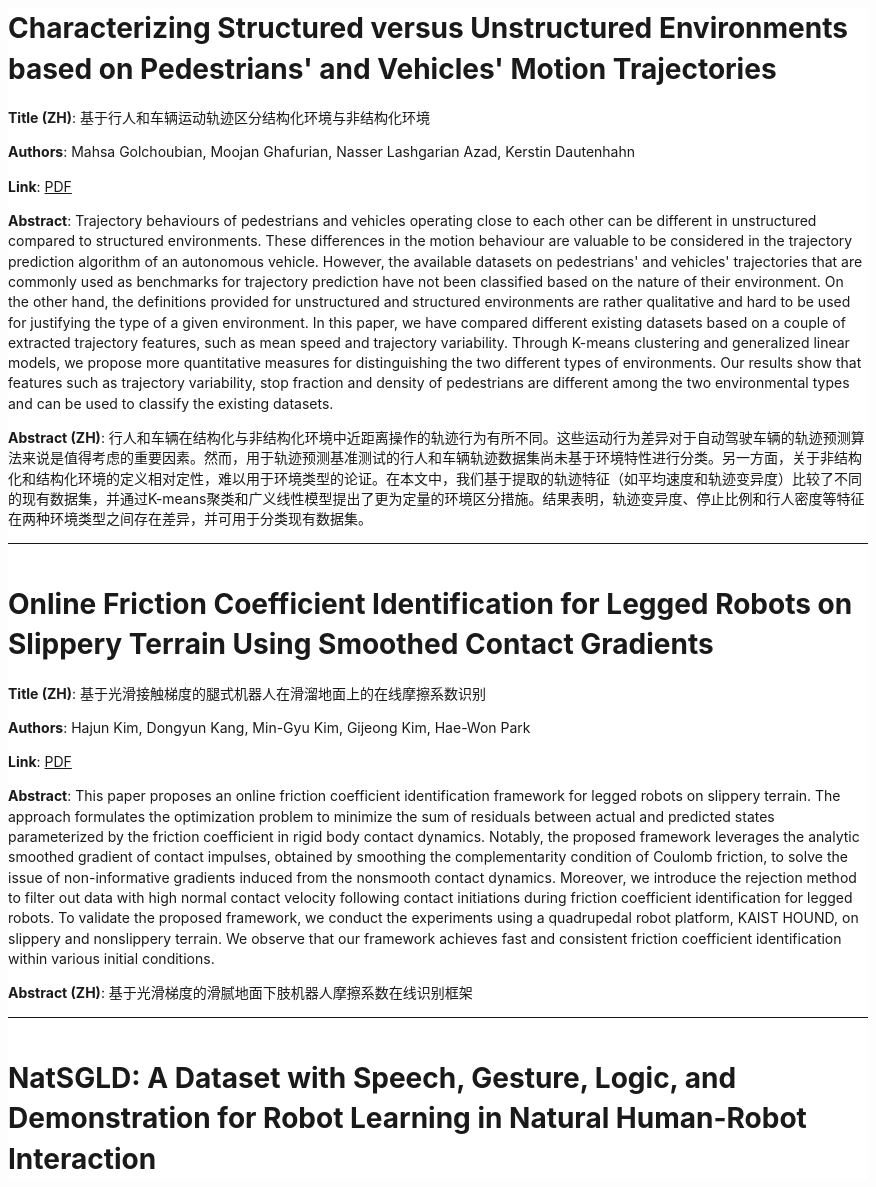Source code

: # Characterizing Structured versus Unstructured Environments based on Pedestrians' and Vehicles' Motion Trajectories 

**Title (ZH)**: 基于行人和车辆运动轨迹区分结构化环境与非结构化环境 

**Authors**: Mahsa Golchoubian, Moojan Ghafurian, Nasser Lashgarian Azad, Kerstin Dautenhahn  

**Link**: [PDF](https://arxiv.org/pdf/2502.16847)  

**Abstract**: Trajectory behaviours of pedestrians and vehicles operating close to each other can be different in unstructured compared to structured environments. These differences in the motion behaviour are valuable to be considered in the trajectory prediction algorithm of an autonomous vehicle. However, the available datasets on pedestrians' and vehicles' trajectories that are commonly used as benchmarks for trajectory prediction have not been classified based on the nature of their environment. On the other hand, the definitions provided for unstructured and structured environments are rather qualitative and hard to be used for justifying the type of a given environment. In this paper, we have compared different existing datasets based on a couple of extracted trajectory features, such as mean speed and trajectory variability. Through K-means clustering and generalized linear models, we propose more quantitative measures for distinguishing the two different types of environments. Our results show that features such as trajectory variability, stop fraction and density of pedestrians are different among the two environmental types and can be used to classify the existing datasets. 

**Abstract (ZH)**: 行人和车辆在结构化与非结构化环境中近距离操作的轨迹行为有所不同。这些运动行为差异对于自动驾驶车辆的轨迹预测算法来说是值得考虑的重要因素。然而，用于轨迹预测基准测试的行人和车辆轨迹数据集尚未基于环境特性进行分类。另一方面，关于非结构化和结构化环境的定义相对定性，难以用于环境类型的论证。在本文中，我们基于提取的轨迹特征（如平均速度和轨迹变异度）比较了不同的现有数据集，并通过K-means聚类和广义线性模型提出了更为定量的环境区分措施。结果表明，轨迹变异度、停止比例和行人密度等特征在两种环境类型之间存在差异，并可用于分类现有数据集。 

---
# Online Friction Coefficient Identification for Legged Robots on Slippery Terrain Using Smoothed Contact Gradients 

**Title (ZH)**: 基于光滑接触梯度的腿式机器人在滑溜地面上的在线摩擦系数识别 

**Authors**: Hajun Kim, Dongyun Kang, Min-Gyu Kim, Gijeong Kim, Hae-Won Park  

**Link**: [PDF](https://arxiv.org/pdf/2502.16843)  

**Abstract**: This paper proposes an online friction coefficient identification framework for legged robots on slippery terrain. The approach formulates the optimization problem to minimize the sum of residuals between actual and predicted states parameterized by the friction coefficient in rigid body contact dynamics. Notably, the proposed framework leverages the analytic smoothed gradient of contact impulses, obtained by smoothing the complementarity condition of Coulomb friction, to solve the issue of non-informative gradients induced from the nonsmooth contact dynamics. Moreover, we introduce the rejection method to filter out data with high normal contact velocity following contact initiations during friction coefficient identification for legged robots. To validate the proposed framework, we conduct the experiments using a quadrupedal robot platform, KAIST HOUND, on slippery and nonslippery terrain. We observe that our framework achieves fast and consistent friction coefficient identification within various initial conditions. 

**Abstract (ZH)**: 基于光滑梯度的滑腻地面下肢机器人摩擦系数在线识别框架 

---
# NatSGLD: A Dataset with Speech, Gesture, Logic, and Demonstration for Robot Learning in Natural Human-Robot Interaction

=====

REQUIRED WORK –
Would you copy every line from the listing above that has the string "Link" in it?

SOLUTION FOR THIS PROBLEM –
**Link**: [PDF](https://arxiv.org/pdf/2502.16847)  
**Link**: [PDF](https://arxiv.org/pdf/2502.16843)  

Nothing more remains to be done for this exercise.